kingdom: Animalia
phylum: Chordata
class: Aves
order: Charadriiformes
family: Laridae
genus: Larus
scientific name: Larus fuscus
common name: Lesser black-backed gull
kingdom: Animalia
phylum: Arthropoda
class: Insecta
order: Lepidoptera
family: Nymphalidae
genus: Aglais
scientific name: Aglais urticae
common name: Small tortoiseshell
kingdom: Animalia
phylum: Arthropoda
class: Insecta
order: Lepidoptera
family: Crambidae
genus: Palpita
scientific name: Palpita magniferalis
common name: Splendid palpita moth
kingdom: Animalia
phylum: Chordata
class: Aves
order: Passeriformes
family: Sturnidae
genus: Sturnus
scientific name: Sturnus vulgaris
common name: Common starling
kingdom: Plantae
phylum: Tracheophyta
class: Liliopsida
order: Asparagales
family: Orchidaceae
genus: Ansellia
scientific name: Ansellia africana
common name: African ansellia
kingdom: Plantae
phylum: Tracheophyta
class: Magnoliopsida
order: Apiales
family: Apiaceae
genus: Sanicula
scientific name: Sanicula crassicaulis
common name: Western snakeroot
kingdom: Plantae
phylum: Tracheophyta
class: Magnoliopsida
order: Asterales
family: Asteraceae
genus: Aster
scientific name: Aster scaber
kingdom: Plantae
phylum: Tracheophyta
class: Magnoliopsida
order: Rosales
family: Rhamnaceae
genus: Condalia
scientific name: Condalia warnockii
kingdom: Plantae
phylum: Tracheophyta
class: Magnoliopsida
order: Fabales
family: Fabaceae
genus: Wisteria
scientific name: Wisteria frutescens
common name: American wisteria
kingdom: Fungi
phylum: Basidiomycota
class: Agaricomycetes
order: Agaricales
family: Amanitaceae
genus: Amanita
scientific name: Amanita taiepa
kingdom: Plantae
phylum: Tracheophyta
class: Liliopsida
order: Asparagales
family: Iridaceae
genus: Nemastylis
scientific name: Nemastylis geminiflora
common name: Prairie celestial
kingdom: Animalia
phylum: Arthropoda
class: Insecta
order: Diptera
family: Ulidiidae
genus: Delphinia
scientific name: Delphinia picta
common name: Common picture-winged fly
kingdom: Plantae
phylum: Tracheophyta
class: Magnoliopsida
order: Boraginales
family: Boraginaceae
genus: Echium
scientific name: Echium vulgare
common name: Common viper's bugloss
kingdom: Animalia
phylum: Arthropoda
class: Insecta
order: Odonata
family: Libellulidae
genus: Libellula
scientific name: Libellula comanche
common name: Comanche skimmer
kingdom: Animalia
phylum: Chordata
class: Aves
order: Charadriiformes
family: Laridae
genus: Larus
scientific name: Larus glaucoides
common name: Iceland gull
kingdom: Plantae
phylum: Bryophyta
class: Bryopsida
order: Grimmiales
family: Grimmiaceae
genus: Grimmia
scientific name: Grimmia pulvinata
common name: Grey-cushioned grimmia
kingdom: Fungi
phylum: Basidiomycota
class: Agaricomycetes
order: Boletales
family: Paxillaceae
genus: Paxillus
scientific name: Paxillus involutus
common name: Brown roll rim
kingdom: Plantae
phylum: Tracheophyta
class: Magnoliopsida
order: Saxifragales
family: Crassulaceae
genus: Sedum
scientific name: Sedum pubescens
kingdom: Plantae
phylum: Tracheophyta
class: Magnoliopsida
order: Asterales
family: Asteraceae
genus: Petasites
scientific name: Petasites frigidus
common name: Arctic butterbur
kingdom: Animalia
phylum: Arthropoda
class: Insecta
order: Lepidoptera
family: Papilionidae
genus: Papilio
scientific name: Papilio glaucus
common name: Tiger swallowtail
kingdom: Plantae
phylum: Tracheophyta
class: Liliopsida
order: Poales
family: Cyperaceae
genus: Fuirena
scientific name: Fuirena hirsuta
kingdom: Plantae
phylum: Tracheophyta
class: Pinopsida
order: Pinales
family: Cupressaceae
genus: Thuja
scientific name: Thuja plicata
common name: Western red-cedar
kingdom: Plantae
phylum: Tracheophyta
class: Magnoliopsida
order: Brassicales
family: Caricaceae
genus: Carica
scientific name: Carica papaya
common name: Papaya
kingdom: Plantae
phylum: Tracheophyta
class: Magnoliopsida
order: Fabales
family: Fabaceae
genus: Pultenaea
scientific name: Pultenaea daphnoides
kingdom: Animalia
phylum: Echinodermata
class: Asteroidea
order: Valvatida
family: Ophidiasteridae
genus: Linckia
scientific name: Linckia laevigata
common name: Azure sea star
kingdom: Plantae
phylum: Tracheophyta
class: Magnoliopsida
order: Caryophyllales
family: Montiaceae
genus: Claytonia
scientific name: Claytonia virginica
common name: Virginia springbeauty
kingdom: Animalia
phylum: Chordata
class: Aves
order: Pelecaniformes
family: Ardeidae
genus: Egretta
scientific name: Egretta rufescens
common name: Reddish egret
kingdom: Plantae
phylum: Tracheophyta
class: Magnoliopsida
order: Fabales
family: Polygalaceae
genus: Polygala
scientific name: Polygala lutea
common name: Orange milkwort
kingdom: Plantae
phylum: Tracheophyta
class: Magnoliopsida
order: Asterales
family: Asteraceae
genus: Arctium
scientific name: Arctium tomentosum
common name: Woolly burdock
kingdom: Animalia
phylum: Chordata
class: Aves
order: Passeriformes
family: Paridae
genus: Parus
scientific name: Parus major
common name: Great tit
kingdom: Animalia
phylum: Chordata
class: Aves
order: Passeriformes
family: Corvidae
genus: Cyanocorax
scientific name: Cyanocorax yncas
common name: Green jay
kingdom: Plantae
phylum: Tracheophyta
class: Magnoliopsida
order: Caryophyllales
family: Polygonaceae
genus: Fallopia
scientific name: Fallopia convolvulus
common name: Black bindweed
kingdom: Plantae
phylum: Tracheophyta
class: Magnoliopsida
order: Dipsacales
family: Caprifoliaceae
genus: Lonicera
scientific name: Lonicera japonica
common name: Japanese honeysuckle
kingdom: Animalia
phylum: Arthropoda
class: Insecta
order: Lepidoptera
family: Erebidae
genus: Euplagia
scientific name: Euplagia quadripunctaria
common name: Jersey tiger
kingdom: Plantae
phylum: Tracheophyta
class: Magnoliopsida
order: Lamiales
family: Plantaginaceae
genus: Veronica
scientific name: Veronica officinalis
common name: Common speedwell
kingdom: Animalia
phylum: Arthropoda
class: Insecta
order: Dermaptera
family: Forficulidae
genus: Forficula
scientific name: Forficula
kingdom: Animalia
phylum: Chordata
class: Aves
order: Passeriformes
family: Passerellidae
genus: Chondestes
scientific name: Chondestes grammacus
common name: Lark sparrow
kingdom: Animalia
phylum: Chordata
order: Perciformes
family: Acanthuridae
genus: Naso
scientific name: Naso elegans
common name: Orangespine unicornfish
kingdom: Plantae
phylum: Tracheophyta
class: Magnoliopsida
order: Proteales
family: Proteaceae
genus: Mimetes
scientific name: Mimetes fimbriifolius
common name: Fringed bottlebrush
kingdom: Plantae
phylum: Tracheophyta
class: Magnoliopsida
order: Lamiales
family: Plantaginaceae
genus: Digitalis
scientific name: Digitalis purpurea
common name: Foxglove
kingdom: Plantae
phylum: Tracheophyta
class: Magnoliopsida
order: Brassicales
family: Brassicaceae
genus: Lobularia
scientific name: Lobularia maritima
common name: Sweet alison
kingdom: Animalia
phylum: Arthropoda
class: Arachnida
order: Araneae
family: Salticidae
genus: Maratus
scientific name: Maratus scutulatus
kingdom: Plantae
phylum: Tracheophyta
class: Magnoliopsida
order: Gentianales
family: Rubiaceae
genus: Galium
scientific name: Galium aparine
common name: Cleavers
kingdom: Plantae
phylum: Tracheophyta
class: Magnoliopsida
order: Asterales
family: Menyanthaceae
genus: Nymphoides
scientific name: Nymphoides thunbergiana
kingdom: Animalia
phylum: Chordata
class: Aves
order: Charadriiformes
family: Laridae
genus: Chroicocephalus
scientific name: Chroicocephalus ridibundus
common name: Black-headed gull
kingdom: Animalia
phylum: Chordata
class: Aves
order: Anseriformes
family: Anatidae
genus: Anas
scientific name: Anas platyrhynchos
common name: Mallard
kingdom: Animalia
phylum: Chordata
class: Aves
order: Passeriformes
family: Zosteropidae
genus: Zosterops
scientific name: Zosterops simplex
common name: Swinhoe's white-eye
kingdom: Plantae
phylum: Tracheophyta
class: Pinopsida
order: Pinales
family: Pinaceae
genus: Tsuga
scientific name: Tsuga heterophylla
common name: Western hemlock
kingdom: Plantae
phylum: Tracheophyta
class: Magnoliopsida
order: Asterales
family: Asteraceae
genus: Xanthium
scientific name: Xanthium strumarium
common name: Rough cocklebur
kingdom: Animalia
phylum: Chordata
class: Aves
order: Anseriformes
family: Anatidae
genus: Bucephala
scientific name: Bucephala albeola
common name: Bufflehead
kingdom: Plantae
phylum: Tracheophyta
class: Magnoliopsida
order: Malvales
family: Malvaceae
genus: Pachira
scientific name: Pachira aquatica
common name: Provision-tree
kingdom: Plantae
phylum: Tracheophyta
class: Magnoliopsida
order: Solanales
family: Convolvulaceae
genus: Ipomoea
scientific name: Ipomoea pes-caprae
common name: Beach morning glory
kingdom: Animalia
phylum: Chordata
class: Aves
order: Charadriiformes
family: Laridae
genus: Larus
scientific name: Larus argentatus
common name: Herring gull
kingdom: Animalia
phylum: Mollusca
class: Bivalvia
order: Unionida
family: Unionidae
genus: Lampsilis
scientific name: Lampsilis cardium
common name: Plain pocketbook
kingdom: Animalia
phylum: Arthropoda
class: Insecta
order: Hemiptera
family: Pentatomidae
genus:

####

La consegna:
Ricopia parola per parola tutto ciò che nell'elenco va dalla riga che contiene "genus: Mimetes" giù fino alla riga che contiene "genus: Lobularia", entrambe comprese.

Risposta completa:
genus: Mimetes
scientific name: Mimetes fimbriifolius
common name: Fringed bottlebrush
kingdom: Plantae
phylum: Tracheophyta
class: Magnoliopsida
order: Lamiales
family: Plantaginaceae
genus: Digitalis
scientific name: Digitalis purpurea
common name: Foxglove
kingdom: Plantae
phylum: Tracheophyta
class: Magnoliopsida
order: Brassicales
family: Brassicaceae
genus: Lobularia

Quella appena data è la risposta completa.